Talk 10 [05:20 PM - 06:00 PM (Korea, Japan)] [04:20 AM - 05:00 PM (China, Singapore)]

Speaker: Anjan Soumyanarayanan (NUS)

Title: Creating and Manipulating Magnetic Skyrmions

Abstract: Magnetic skyrmions are topological spin structures emerging from the interplay of atomic-scale magnetic interactions.
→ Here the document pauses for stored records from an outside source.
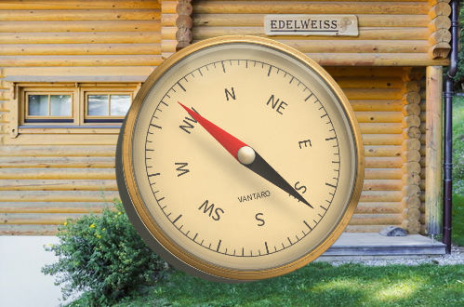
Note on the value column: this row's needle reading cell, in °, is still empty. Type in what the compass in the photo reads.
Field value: 320 °
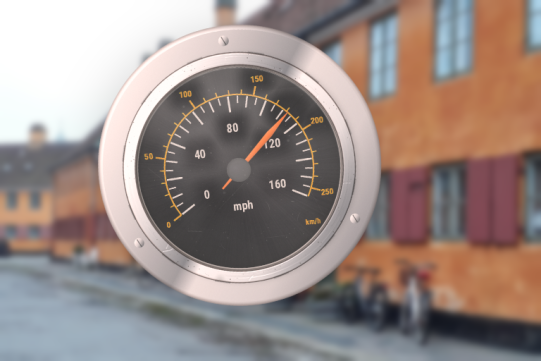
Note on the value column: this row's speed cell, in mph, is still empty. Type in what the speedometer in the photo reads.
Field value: 112.5 mph
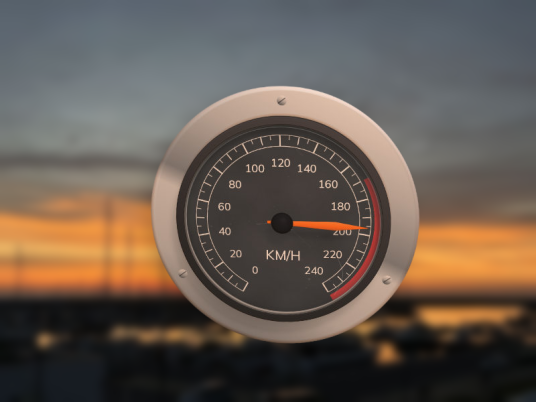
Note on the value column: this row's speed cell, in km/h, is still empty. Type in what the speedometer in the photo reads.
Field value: 195 km/h
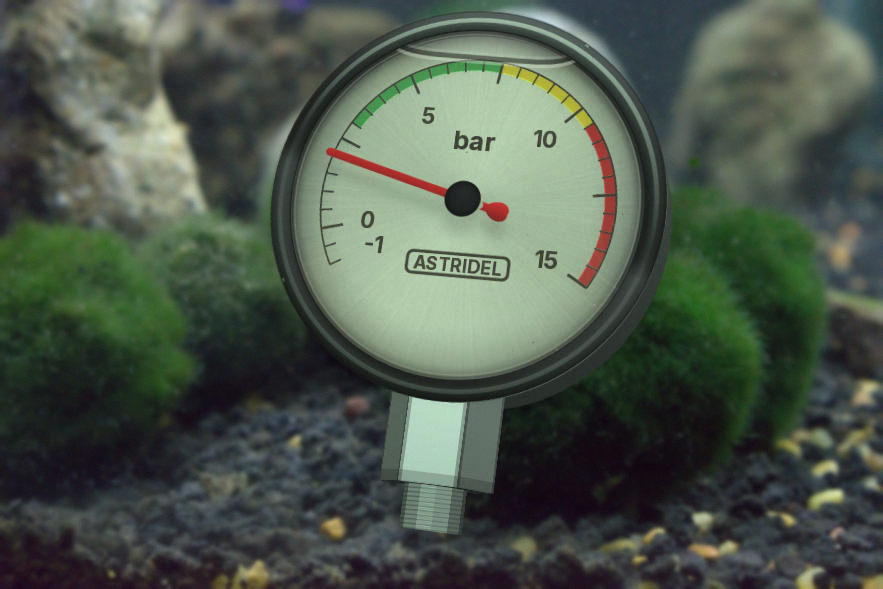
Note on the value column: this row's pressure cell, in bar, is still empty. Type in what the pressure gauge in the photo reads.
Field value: 2 bar
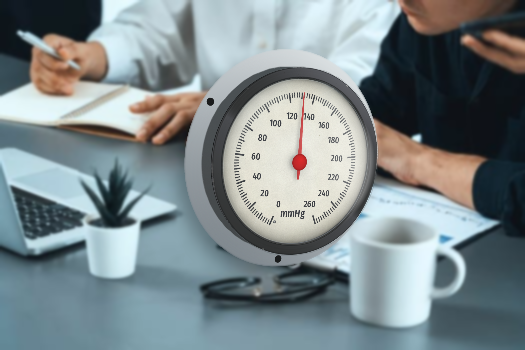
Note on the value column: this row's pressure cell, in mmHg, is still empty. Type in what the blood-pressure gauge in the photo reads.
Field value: 130 mmHg
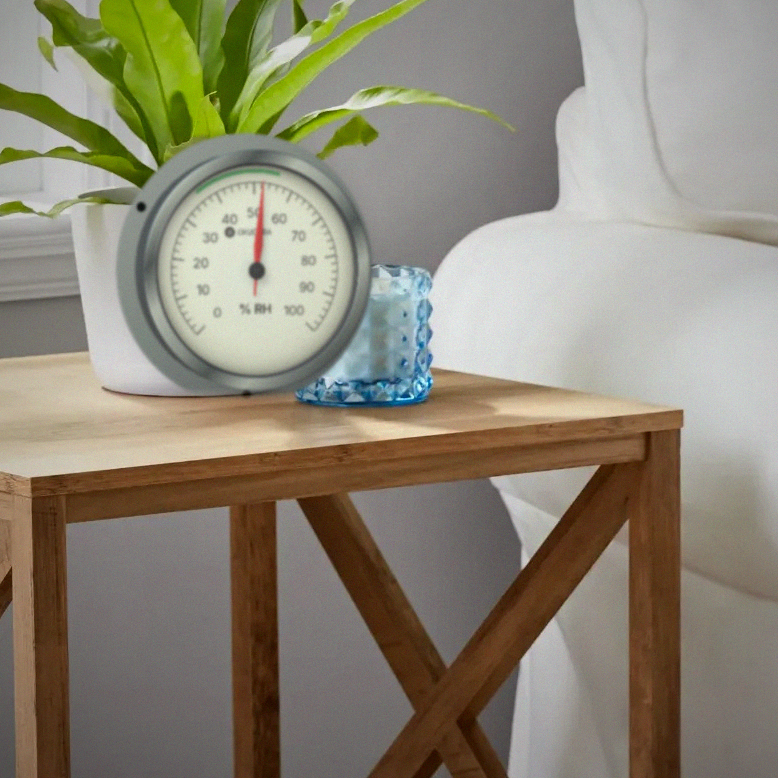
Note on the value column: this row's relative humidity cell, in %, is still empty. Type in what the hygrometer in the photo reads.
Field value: 52 %
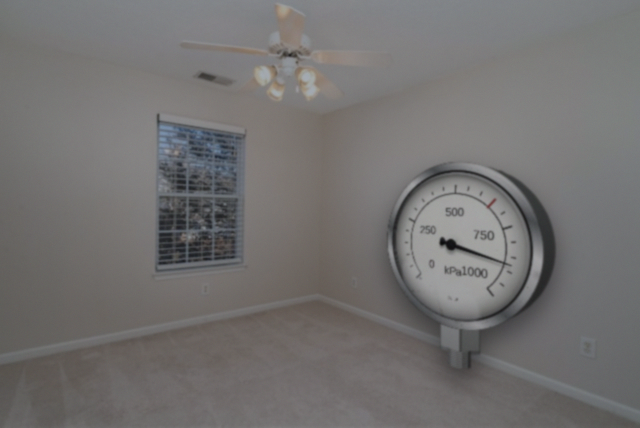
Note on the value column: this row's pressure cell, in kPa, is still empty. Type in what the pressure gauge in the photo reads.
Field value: 875 kPa
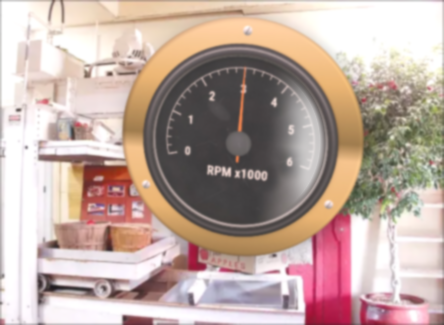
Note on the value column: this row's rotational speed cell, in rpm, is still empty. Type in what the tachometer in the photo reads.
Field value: 3000 rpm
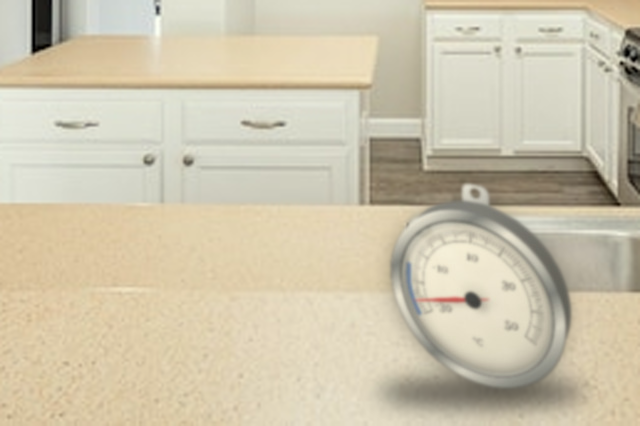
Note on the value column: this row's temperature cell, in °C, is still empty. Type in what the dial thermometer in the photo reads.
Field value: -25 °C
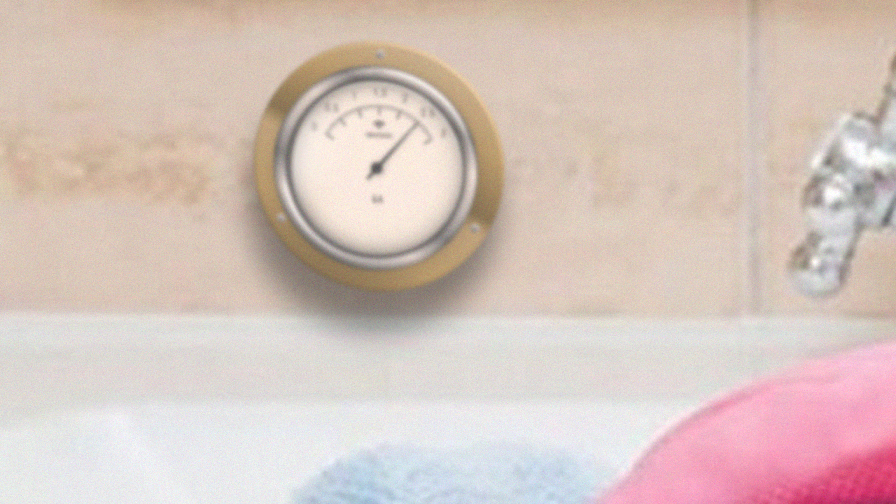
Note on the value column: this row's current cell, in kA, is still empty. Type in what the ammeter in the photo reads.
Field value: 2.5 kA
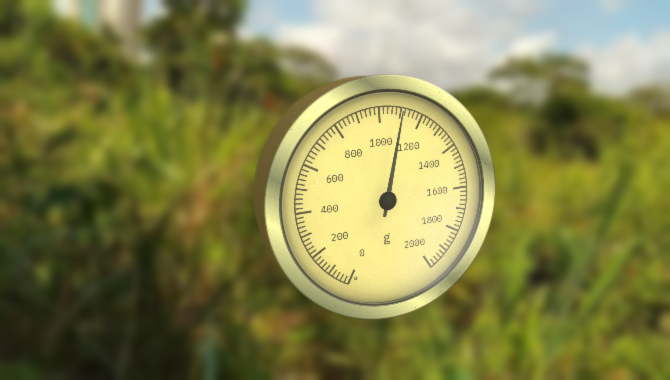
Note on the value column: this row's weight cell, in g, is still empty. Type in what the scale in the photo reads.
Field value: 1100 g
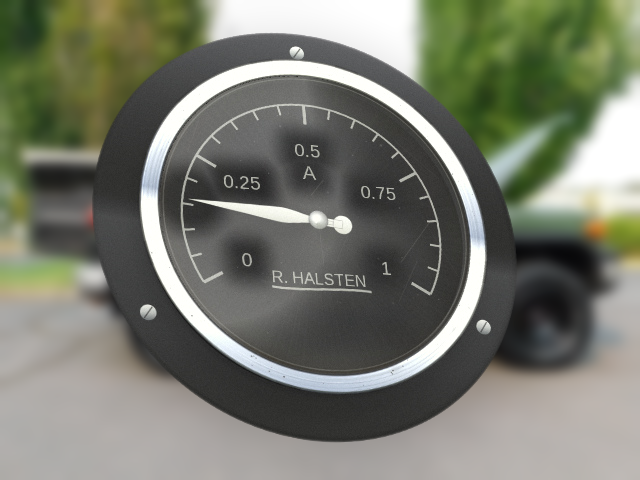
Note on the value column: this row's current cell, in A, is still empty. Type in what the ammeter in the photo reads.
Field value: 0.15 A
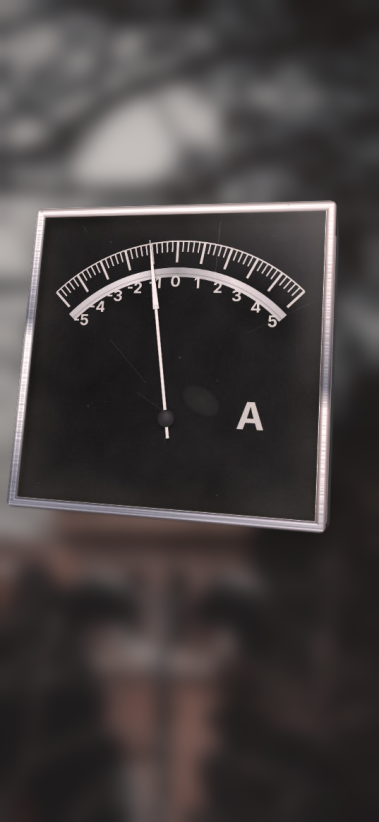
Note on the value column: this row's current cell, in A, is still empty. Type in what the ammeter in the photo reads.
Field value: -1 A
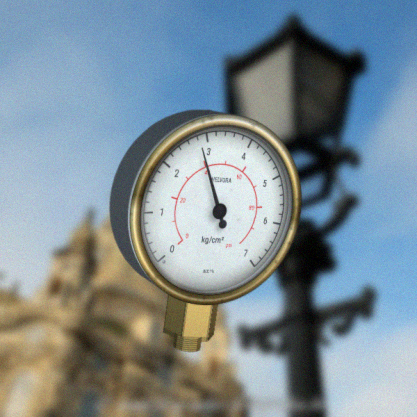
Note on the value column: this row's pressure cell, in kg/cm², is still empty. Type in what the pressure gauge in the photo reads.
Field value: 2.8 kg/cm²
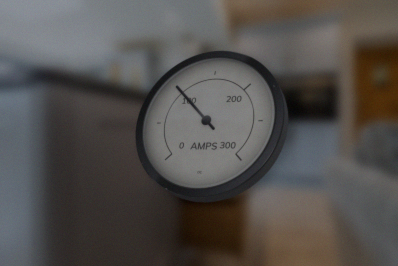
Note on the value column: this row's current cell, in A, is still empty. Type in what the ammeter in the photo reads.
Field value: 100 A
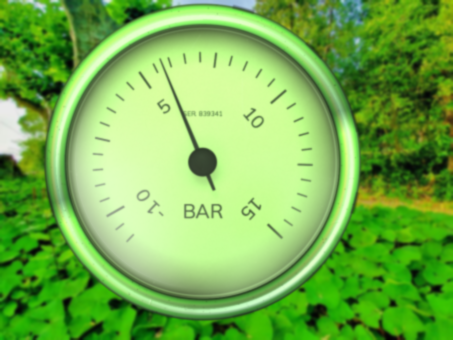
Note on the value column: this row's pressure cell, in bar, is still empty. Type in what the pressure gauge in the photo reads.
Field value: 5.75 bar
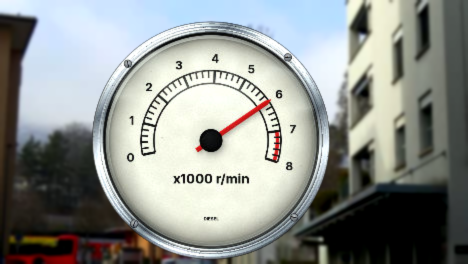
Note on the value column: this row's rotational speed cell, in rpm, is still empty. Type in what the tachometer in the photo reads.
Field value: 6000 rpm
Their room temperature stability and tunability in multilayer films has spawned a fascinating research field witnessing rapid progress in fundamental science and device applications [1]. Practical technologies require nanoscale skyrmions stable under ambient conditions, along with electrical manipulation and detection capabilities within device configurations.

We begin by establishing a multilayer platform where skyrmion properties (e.g., size, density) can be smoothly tuned by modulating interfacial chiral interactions [2]. We further show that these interactions gradually induce transitions in key microscopic skyrmion characteristics and formation mechanism [3]. Next, we present a distinct thermodynamic marker associated with ZF skyrmion stability in films and nanostructures [4, 5]. We conclude with efforts to electrically write, delete, and move skyrmions in nanowire devices [6, 7].

References

[1] A. Soumyanarayanan et al., Nature (2016) 539, 509.

[2] A. Soumyanarayanan et al., Nature Materials (2017) 16, 898.

[3] X. Chen et al., Advanced Science (2021) 202103978.

[4] P. Ho et al., Physical Review Applied (2019) 11, 024064.

[5] A.K.C. Tan et al., Physical Review Materials (2020) 4, 114419.

[6] S. Je, D. Thian et al., Nano Letters (2021) 21(3), 1253.

[7] A.K.C. Tan, P. Ho et al., Nature Communications (2021) 12, 4252.